Le 24 juillet 2007, Mlle [H] a adressé un courrier d'explication à la société Xenyt.
Par lettre du 25 juillet 2007, la société Xenyt a pris acte du refus de la salariée d'exécuter son travail et de son abandon de poste pour considérer qu'elle avait rompu, à son initiative, le contrat de travail qui les liait.

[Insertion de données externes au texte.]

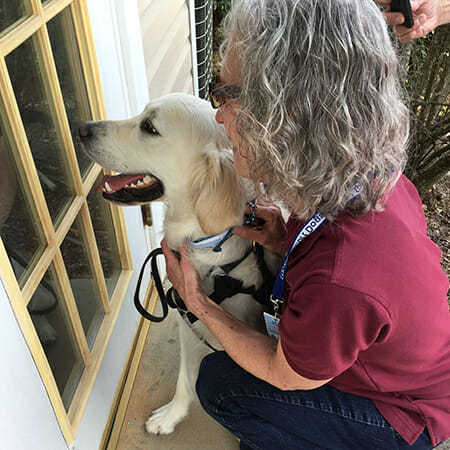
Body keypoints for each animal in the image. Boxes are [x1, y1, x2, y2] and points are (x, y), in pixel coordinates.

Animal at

La cour statue sur l'appel interjeté le 7 novembre 2008 par la société Xenyt du jugement rendu par le Conseil des prud'hommes de Créteil le 23 septembre 2008 notifié par lettre datée du 14 octobre 2008 qui après avoir dit que le licenciement de Mlle [H] ne reposait sur aucune cause réelle et sérieuse et fixé à 1400 € le salaire des trois derniers mois,
- l'a condamnée à payer à cette dernière
. 36 € à titre de rappel de commissions, avec intérêts au taux légal à compter de la réception de sa convocation devant le bureau de conciliation,
. 2500 € à titre de dommages et intérêts pour rupture abusive du contrat de travail, avec intérêts au taux légal à compter du prononcé du jugement,
- a débouté Mlle [H] du surplus de ses demandes,
en la condamnant aux entiers dépens.
Vu les conclusions du 11 juin 2010 au soutien de ses observations orales par lesquelles la société Xenyt demande à la cour de
- réformer le jugement dont appel,
et statuant à nouveau
- débouter Mlle [H] de toutes ses demandes,
- de condamner Mlle [H] à lui payer
. 6000 € à titre de dommages et intérêts,
. 1500 € au titre de l'article 700 du code de procédure civile,
- la condamner en tous les dépens.
A l'audience du 11 juin 2010, Mlle [H] a demandé à la cour de confirmer le jugement entrepris en toutes ses dispositions.
SUR CE,
Considérant que la société Xenyt soutient vainement qu'il est compréhensible qu'elle n'ait pas licencié Mlle [H] qui avait rejoint une société concurrente alors qu'il lui appartenait de tirer les conséquences des manquements sa salariée en procédant à son licenciement dans le respect de la procédure définie au code du travail ; que l'employeur ne peut pas prendre acte de la rupture du contrat de travail par un salarié ;
Que le jugement déféré sera confirmé en ce qu'il a dit le licenciement sans cause réelle et sérieuse ;
Considérant que le salaire brut de Mlle [H] était de 1400 € par mois ; qu'en conséquence, eu égard à son ancienneté, les premiers juges ont exactement évalué son préjudice, dans le cadre des dispositions de l'article L 1235-5 du code du travail ;
Considérant que pour demander 6000 € à titre de dommages et intérêts, la société Xenyt invoque des faits de concurrence déloyale commis par Mlle [H] ; que la société Xenyt est mal fondée à invoquer une clause de non concurrence qui ne comporte pas de contrepartie financière et qui n'est limitée ni dans le temps ni dans l'espace ; qu'elle sera déboutée de cette demande ;
Considérant que l'issue du litige ne justifie pas qu'il soit fait application de l'article 700 du code de procédure civile au profit de la société Xenyt ;
PAR CES MOTIFS,
CONFIRME, en toutes ses dispositions, le jugement entrepris,
y ajoutant
DÉBOUTE la société Xenyt de toutes ses demandes,
CONDAMNE la société Xenyt aux entiers dépens.